Passage shown below:

“Painting a Place Where Art, Environment Collide”, Aspen Times Weekly

Painting a place where art, environment collide

by Stewart Oksenhorn, ASPEN TIMES WEEKLY

River Run

“River Run,” mixed-media on canvas diptych, is part of an exhibit of new works by part-time Snowmass Village resident Allison Stewart. Courtesy of David Floria Gallery.

Allison Stewart says she entered the art world through the back door, and there’s truth in the statement. When Stewart began a master’s program in painting at the University of New Orleans, her prior exposure to the visual arts was through her undergraduate studies — in biology.

“I’m one of those people who loved dissecting plants and animals, and making my own slides. It was a creative thing, and most of all I loved the visual part,” said Stewart.

End of Passage shown.
Given data below:

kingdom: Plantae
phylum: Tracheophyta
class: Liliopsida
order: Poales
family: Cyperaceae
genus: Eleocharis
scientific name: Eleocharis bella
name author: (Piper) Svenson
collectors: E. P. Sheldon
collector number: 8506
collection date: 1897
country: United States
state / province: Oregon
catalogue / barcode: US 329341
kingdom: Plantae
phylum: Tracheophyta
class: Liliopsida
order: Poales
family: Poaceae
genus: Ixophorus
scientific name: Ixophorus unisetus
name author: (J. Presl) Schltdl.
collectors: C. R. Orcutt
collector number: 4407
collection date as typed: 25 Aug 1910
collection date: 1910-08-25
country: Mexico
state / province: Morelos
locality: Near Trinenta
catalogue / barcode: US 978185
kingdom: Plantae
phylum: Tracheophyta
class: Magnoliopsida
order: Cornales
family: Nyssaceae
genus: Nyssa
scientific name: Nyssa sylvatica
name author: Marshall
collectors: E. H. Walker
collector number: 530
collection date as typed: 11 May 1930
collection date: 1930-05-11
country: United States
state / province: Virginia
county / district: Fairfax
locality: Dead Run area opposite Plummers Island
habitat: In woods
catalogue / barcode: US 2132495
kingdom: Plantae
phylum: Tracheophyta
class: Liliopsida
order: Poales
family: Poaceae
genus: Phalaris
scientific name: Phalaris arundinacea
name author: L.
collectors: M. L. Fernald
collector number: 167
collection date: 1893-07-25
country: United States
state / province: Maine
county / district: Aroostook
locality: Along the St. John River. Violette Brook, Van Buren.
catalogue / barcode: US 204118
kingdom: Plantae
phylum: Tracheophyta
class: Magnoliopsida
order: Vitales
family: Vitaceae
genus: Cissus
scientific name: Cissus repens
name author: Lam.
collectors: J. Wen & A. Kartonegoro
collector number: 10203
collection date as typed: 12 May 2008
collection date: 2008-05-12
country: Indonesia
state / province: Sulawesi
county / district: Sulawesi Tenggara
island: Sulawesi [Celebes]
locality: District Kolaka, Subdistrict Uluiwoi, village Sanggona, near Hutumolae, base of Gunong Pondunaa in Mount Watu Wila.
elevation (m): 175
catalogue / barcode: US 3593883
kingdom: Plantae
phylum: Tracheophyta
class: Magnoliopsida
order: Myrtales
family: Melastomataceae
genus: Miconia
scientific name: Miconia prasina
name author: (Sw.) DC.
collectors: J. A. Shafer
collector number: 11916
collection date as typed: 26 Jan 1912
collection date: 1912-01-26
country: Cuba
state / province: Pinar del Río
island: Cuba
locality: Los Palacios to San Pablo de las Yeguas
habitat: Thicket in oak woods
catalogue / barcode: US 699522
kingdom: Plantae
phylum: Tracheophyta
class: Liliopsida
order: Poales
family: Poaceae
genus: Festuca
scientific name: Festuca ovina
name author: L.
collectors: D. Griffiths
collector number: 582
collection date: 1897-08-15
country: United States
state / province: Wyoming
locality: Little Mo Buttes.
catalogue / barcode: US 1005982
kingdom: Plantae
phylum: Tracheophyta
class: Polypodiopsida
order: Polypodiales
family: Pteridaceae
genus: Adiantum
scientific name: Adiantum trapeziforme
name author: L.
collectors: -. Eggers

End of Given data.

▶ Tasks to carry out:
A: According to the article on Allison Stewart, what did she study as an undergraduate?
B: Continue the article on painter Allison Stewart from its final sentence.

▶ Expected responses:
A: Biology.

B:
It is equally accurate to say that Stewart backed into making art. After her undergrad years, at Spring Hill College in Mobile, Ala., she worked in transplant studies in Jackson, Miss., analyzing blood work for organ-transplant patients. She might have gone further in the medical field but for the fact that she hated chemistry. So while her kids were very young, Stewart re-examined her career path. When her kids were off to grade school, she took up fine art.

When it came to choosing the predominant subject matter of her work, Stewart entered through the front door, in an act of willful choosing. A Chicago native, Stewart had discovered New Orleans on weekend trips from Mobile. “And once you have a taste, you don’t go back,” she said. Stewart now spends part of the time at her home in Snowmass Village, but her heart belongs to New Orleans, where she has a house in the Warehouse District. Stewart speaks with a wealth of insight about the city’s music scene, social issues and political challenges.

And the environment. In the mid-’90s, her attention was grabbed by the physical deterioration of southern Louisiana. She learned that the area was losing 25 square miles a year into the Gulf of Mexico, and the figure was accelerating.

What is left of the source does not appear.